• _WORK ORDER_
Write out every one of the records below line for line, without altering a word or a mark.

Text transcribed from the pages
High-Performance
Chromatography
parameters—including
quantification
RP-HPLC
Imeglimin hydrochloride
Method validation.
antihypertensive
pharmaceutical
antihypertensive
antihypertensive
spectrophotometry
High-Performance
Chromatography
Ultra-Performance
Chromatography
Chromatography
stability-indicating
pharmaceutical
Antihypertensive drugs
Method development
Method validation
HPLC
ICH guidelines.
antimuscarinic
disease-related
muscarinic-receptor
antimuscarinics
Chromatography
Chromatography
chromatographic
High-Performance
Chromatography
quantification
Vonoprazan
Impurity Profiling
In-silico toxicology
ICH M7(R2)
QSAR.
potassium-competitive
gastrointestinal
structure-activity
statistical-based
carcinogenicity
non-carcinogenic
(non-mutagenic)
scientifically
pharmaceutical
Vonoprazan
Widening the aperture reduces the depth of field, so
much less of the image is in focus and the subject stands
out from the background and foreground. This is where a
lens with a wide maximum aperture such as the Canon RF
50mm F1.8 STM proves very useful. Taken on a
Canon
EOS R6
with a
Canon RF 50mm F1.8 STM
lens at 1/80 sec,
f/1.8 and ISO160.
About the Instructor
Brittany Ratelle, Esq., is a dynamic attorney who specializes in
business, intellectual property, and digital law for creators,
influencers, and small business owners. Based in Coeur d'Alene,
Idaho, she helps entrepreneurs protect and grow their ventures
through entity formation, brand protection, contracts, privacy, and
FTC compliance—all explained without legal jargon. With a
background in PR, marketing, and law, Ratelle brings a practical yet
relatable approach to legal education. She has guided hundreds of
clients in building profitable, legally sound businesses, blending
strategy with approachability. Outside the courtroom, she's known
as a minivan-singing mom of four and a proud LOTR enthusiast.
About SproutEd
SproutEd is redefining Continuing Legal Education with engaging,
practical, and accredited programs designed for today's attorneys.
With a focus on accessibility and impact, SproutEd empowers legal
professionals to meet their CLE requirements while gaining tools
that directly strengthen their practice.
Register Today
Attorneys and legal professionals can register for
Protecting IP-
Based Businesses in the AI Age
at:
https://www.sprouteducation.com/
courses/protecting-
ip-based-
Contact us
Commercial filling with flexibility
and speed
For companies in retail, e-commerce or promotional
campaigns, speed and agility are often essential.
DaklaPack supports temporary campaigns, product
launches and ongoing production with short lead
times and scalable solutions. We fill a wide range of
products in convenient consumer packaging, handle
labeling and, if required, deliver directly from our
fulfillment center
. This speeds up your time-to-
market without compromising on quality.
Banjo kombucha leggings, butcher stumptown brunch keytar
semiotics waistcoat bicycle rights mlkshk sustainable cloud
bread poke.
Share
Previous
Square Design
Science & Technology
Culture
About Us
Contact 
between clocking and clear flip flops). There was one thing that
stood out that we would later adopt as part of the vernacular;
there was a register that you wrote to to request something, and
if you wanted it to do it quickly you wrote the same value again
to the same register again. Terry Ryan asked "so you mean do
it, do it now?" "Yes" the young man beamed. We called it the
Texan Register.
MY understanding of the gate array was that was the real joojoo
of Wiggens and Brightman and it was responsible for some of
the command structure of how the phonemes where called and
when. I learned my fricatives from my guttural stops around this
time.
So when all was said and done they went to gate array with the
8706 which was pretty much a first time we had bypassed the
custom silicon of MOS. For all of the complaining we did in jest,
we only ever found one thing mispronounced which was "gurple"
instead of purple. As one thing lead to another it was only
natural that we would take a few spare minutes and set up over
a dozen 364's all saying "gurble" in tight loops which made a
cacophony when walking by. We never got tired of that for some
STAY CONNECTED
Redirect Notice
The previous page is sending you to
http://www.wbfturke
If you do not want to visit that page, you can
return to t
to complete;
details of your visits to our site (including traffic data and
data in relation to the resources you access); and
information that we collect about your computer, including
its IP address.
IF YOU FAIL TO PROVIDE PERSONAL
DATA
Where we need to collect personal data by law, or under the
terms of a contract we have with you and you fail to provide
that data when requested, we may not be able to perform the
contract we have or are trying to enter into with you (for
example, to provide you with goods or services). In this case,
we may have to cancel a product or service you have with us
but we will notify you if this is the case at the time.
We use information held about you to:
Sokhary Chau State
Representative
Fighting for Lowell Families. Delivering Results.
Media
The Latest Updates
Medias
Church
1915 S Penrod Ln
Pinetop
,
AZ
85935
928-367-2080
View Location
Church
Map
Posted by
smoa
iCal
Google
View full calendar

• _RESPONSE AREA_
High-Performance
Chromatography
parameters—including
quantification
RP-HPLC
Imeglimin hydrochloride
Method validation.
antihypertensive
pharmaceutical
antihypertensive
antihypertensive
spectrophotometry
High-Performance
Chromatography
Ultra-Performance
Chromatography
Chromatography
stability-indicating
pharmaceutical
Antihypertensive drugs
Method development
Method validation
HPLC
ICH guidelines.
antimuscarinic
disease-related
muscarinic-receptor
antimuscarinics
Chromatography
Chromatography
chromatographic
High-Performance
Chromatography
quantification
Vonoprazan
Impurity Profiling
In-silico toxicology
ICH M7(R2)
QSAR.
potassium-competitive
gastrointestinal
structure-activity
statistical-based
carcinogenicity
non-carcinogenic
(non-mutagenic)
scientifically
pharmaceutical
Vonoprazan
Widening the aperture reduces the depth of field, so
much less of the image is in focus and the subject stands
out from the background and foreground. This is where a
lens with a wide maximum aperture such as the Canon RF
50mm F1.8 STM proves very useful. Taken on a
Canon
EOS R6
with a
Canon RF 50mm F1.8 STM
lens at 1/80 sec,
f/1.8 and ISO160.
About the Instructor
Brittany Ratelle, Esq., is a dynamic attorney who specializes in
business, intellectual property, and digital law for creators,
influencers, and small business owners. Based in Coeur d'Alene,
Idaho, she helps entrepreneurs protect and grow their ventures
through entity formation, brand protection, contracts, privacy, and
FTC compliance—all explained without legal jargon. With a
background in PR, marketing, and law, Ratelle brings a practical yet
relatable approach to legal education. She has guided hundreds of
clients in building profitable, legally sound businesses, blending
strategy with approachability. Outside the courtroom, she's known
as a minivan-singing mom of four and a proud LOTR enthusiast.
About SproutEd
SproutEd is redefining Continuing Legal Education with engaging,
practical, and accredited programs designed for today's attorneys.
With a focus on accessibility and impact, SproutEd empowers legal
professionals to meet their CLE requirements while gaining tools
that directly strengthen their practice.
Register Today
Attorneys and legal professionals can register for
Protecting IP-
Based Businesses in the AI Age
at:
https://www.sprouteducation.com/
courses/protecting-
ip-based-
Contact us
Commercial filling with flexibility
and speed
For companies in retail, e-commerce or promotional
campaigns, speed and agility are often essential.
DaklaPack supports temporary campaigns, product
launches and ongoing production with short lead
times and scalable solutions. We fill a wide range of
products in convenient consumer packaging, handle
labeling and, if required, deliver directly from our
fulfillment center
. This speeds up your time-to-
market without compromising on quality.
Banjo kombucha leggings, butcher stumptown brunch keytar
semiotics waistcoat bicycle rights mlkshk sustainable cloud
bread poke.
Share
Previous
Square Design
Science & Technology
Culture
About Us
Contact 
between clocking and clear flip flops). There was one thing that
stood out that we would later adopt as part of the vernacular;
there was a register that you wrote to to request something, and
if you wanted it to do it quickly you wrote the same value again
to the same register again. Terry Ryan asked "so you mean do
it, do it now?" "Yes" the young man beamed. We called it the
Texan Register.
MY understanding of the gate array was that was the real joojoo
of Wiggens and Brightman and it was responsible for some of
the command structure of how the phonemes where called and
when. I learned my fricatives from my guttural stops around this
time.
So when all was said and done they went to gate array with the
8706 which was pretty much a first time we had bypassed the
custom silicon of MOS. For all of the complaining we did in jest,
we only ever found one thing mispronounced which was "gurple"
instead of purple. As one thing lead to another it was only
natural that we would take a few spare minutes and set up over
a dozen 364's all saying "gurble" in tight loops which made a
cacophony when walking by. We never got tired of that for some
STAY CONNECTED
Redirect Notice
The previous page is sending you to
http://www.wbfturke
If you do not want to visit that page, you can
return to t
to complete;
details of your visits to our site (including traffic data and
data in relation to the resources you access); and
information that we collect about your computer, including
its IP address.
IF YOU FAIL TO PROVIDE PERSONAL
DATA
Where we need to collect personal data by law, or under the
terms of a contract we have with you and you fail to provide
that data when requested, we may not be able to perform the
contract we have or are trying to enter into with you (for
example, to provide you with goods or services). In this case,
we may have to cancel a product or service you have with us
but we will notify you if this is the case at the time.
We use information held about you to:
Sokhary Chau State
Representative
Fighting for Lowell Families. Delivering Results.
Media
The Latest Updates
Medias
Church
1915 S Penrod Ln
Pinetop
,
AZ
85935
928-367-2080
View Location
Church
Map
Posted by
smoa
iCal
Google
View full calendar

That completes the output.